=== The data ===
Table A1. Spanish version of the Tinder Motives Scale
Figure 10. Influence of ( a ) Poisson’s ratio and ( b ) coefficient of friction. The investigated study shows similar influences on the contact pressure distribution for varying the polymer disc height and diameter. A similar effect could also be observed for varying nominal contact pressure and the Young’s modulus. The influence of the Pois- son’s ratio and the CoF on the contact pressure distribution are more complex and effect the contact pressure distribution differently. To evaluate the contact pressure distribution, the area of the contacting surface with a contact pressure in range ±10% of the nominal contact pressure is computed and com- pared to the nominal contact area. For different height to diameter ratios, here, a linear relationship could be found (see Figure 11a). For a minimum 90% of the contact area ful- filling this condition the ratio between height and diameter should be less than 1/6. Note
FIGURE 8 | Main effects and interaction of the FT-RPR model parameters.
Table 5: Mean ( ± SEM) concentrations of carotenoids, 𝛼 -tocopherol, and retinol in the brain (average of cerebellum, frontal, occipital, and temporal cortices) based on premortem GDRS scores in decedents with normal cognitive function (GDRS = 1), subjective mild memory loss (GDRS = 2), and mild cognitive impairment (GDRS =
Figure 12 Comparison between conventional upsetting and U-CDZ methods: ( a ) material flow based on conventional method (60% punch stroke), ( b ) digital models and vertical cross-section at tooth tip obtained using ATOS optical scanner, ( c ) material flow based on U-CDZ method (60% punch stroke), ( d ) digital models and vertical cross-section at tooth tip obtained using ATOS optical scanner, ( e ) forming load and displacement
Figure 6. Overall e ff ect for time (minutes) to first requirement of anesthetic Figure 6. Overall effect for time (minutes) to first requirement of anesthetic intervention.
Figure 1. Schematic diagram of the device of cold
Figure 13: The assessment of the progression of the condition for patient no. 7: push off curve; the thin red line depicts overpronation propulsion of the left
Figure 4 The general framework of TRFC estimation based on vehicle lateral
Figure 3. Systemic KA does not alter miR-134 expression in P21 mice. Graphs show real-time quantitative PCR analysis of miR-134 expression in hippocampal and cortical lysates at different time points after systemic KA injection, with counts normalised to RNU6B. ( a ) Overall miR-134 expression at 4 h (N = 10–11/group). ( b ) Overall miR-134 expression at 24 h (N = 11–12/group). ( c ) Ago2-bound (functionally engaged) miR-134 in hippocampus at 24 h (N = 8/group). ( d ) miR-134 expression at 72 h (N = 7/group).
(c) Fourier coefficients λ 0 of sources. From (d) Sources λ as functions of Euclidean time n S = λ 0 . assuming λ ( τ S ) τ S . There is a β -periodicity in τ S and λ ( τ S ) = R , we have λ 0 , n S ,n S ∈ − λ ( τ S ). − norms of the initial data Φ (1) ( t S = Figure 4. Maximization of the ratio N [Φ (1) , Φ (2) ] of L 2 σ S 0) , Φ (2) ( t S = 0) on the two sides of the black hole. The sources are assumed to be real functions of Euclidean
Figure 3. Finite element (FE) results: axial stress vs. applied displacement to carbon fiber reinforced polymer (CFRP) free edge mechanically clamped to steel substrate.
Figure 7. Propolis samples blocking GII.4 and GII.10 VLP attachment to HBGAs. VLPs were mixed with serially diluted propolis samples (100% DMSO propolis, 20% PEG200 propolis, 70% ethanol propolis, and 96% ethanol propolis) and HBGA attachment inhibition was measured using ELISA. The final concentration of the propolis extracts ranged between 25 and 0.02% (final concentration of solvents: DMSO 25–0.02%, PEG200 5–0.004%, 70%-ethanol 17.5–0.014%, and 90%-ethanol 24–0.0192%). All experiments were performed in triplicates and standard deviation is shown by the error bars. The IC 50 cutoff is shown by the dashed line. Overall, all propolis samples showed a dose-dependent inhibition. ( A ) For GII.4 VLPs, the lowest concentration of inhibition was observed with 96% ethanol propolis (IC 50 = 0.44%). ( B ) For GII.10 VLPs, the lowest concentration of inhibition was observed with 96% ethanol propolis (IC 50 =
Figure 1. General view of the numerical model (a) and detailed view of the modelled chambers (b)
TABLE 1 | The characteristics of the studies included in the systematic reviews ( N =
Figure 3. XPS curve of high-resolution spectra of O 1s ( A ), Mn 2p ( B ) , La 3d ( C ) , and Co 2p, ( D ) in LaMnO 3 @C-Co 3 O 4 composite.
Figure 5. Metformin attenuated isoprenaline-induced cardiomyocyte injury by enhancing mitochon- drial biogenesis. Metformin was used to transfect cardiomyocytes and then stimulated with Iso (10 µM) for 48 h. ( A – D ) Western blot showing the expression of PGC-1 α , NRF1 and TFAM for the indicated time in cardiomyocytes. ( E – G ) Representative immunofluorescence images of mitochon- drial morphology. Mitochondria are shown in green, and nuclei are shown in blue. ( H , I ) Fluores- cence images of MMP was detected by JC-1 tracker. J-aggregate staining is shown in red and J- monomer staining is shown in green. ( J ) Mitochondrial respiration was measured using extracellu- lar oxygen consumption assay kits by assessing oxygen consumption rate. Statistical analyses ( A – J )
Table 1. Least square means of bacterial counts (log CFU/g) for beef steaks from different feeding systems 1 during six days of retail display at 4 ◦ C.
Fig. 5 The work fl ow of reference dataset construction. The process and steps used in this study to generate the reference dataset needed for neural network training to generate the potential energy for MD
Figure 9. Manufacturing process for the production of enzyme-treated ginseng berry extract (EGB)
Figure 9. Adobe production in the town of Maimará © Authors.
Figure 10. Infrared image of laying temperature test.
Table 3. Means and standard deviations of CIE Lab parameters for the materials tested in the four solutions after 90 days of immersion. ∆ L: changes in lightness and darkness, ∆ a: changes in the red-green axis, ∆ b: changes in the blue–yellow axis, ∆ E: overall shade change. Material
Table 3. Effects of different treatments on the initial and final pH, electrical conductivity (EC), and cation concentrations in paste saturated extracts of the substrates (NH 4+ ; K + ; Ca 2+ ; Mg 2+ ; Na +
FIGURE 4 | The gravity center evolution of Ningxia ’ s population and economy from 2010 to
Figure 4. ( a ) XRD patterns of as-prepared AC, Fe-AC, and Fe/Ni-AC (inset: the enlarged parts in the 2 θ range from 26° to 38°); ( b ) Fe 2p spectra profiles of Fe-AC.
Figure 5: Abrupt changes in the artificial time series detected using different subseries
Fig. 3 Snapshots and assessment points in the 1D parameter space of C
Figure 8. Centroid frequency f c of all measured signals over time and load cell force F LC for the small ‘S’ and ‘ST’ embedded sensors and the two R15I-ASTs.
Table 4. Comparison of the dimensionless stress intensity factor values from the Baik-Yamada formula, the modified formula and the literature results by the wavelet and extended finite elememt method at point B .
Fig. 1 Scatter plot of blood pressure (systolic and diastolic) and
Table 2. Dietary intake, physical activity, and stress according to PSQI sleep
===
Problem: Your task is to copy all of the entries exactly.

Result:
Table A1. Spanish version of the Tinder Motives Scale
Figure 10. Influence of ( a ) Poisson’s ratio and ( b ) coefficient of friction. The investigated study shows similar influences on the contact pressure distribution for varying the polymer disc height and diameter. A similar effect could also be observed for varying nominal contact pressure and the Young’s modulus. The influence of the Pois- son’s ratio and the CoF on the contact pressure distribution are more complex and effect the contact pressure distribution differently. To evaluate the contact pressure distribution, the area of the contacting surface with a contact pressure in range ±10% of the nominal contact pressure is computed and com- pared to the nominal contact area. For different height to diameter ratios, here, a linear relationship could be found (see Figure 11a). For a minimum 90% of the contact area ful- filling this condition the ratio between height and diameter should be less than 1/6. Note
FIGURE 8 | Main effects and interaction of the FT-RPR model parameters.
Table 5: Mean ( ± SEM) concentrations of carotenoids, 𝛼 -tocopherol, and retinol in the brain (average of cerebellum, frontal, occipital, and temporal cortices) based on premortem GDRS scores in decedents with normal cognitive function (GDRS = 1), subjective mild memory loss (GDRS = 2), and mild cognitive impairment (GDRS =
Figure 12 Comparison between conventional upsetting and U-CDZ methods: ( a ) material flow based on conventional method (60% punch stroke), ( b ) digital models and vertical cross-section at tooth tip obtained using ATOS optical scanner, ( c ) material flow based on U-CDZ method (60% punch stroke), ( d ) digital models and vertical cross-section at tooth tip obtained using ATOS optical scanner, ( e ) forming load and displacement
Figure 6. Overall e ff ect for time (minutes) to first requirement of anesthetic Figure 6. Overall effect for time (minutes) to first requirement of anesthetic intervention.
Figure 1. Schematic diagram of the device of cold
Figure 13: The assessment of the progression of the condition for patient no. 7: push off curve; the thin red line depicts overpronation propulsion of the left
Figure 4 The general framework of TRFC estimation based on vehicle lateral
Figure 3. Systemic KA does not alter miR-134 expression in P21 mice. Graphs show real-time quantitative PCR analysis of miR-134 expression in hippocampal and cortical lysates at different time points after systemic KA injection, with counts normalised to RNU6B. ( a ) Overall miR-134 expression at 4 h (N = 10–11/group). ( b ) Overall miR-134 expression at 24 h (N = 11–12/group). ( c ) Ago2-bound (functionally engaged) miR-134 in hippocampus at 24 h (N = 8/group). ( d ) miR-134 expression at 72 h (N = 7/group).
(c) Fourier coefficients λ 0 of sources. From (d) Sources λ as functions of Euclidean time n S = λ 0 . assuming λ ( τ S ) τ S . There is a β -periodicity in τ S and λ ( τ S ) = R , we have λ 0 , n S ,n S ∈ − λ ( τ S ). − norms of the initial data Φ (1) ( t S = Figure 4. Maximization of the ratio N [Φ (1) , Φ (2) ] of L 2 σ S 0) , Φ (2) ( t S = 0) on the two sides of the black hole. The sources are assumed to be real functions of Euclidean
Figure 3. Finite element (FE) results: axial stress vs. applied displacement to carbon fiber reinforced polymer (CFRP) free edge mechanically clamped to steel substrate.
Figure 7. Propolis samples blocking GII.4 and GII.10 VLP attachment to HBGAs. VLPs were mixed with serially diluted propolis samples (100% DMSO propolis, 20% PEG200 propolis, 70% ethanol propolis, and 96% ethanol propolis) and HBGA attachment inhibition was measured using ELISA. The final concentration of the propolis extracts ranged between 25 and 0.02% (final concentration of solvents: DMSO 25–0.02%, PEG200 5–0.004%, 70%-ethanol 17.5–0.014%, and 90%-ethanol 24–0.0192%). All experiments were performed in triplicates and standard deviation is shown by the error bars. The IC 50 cutoff is shown by the dashed line. Overall, all propolis samples showed a dose-dependent inhibition. ( A ) For GII.4 VLPs, the lowest concentration of inhibition was observed with 96% ethanol propolis (IC 50 = 0.44%). ( B ) For GII.10 VLPs, the lowest concentration of inhibition was observed with 96% ethanol propolis (IC 50 =
Figure 1. General view of the numerical model (a) and detailed view of the modelled chambers (b)
TABLE 1 | The characteristics of the studies included in the systematic reviews ( N =
Figure 3. XPS curve of high-resolution spectra of O 1s ( A ), Mn 2p ( B ) , La 3d ( C ) , and Co 2p, ( D ) in LaMnO 3 @C-Co 3 O 4 composite.
Figure 5. Metformin attenuated isoprenaline-induced cardiomyocyte injury by enhancing mitochon- drial biogenesis. Metformin was used to transfect cardiomyocytes and then stimulated with Iso (10 µM) for 48 h. ( A – D ) Western blot showing the expression of PGC-1 α , NRF1 and TFAM for the indicated time in cardiomyocytes. ( E – G ) Representative immunofluorescence images of mitochon- drial morphology. Mitochondria are shown in green, and nuclei are shown in blue. ( H , I ) Fluores- cence images of MMP was detected by JC-1 tracker. J-aggregate staining is shown in red and J- monomer staining is shown in green. ( J ) Mitochondrial respiration was measured using extracellu- lar oxygen consumption assay kits by assessing oxygen consumption rate. Statistical analyses ( A – J )
Table 1. Least square means of bacterial counts (log CFU/g) for beef steaks from different feeding systems 1 during six days of retail display at 4 ◦ C.
Fig. 5 The work fl ow of reference dataset construction. The process and steps used in this study to generate the reference dataset needed for neural network training to generate the potential energy for MD
Figure 9. Manufacturing process for the production of enzyme-treated ginseng berry extract (EGB)
Figure 9. Adobe production in the town of Maimará © Authors.
Figure 10. Infrared image of laying temperature test.
Table 3. Means and standard deviations of CIE Lab parameters for the materials tested in the four solutions after 90 days of immersion. ∆ L: changes in lightness and darkness, ∆ a: changes in the red-green axis, ∆ b: changes in the blue–yellow axis, ∆ E: overall shade change. Material
Table 3. Effects of different treatments on the initial and final pH, electrical conductivity (EC), and cation concentrations in paste saturated extracts of the substrates (NH 4+ ; K + ; Ca 2+ ; Mg 2+ ; Na +
FIGURE 4 | The gravity center evolution of Ningxia ’ s population and economy from 2010 to
Figure 4. ( a ) XRD patterns of as-prepared AC, Fe-AC, and Fe/Ni-AC (inset: the enlarged parts in the 2 θ range from 26° to 38°); ( b ) Fe 2p spectra profiles of Fe-AC.
Figure 5: Abrupt changes in the artificial time series detected using different subseries
Fig. 3 Snapshots and assessment points in the 1D parameter space of C
Figure 8. Centroid frequency f c of all measured signals over time and load cell force F LC for the small ‘S’ and ‘ST’ embedded sensors and the two R15I-ASTs.
Table 4. Comparison of the dimensionless stress intensity factor values from the Baik-Yamada formula, the modified formula and the literature results by the wavelet and extended finite elememt method at point B .
Fig. 1 Scatter plot of blood pressure (systolic and diastolic) and
Table 2. Dietary intake, physical activity, and stress according to PSQI sleep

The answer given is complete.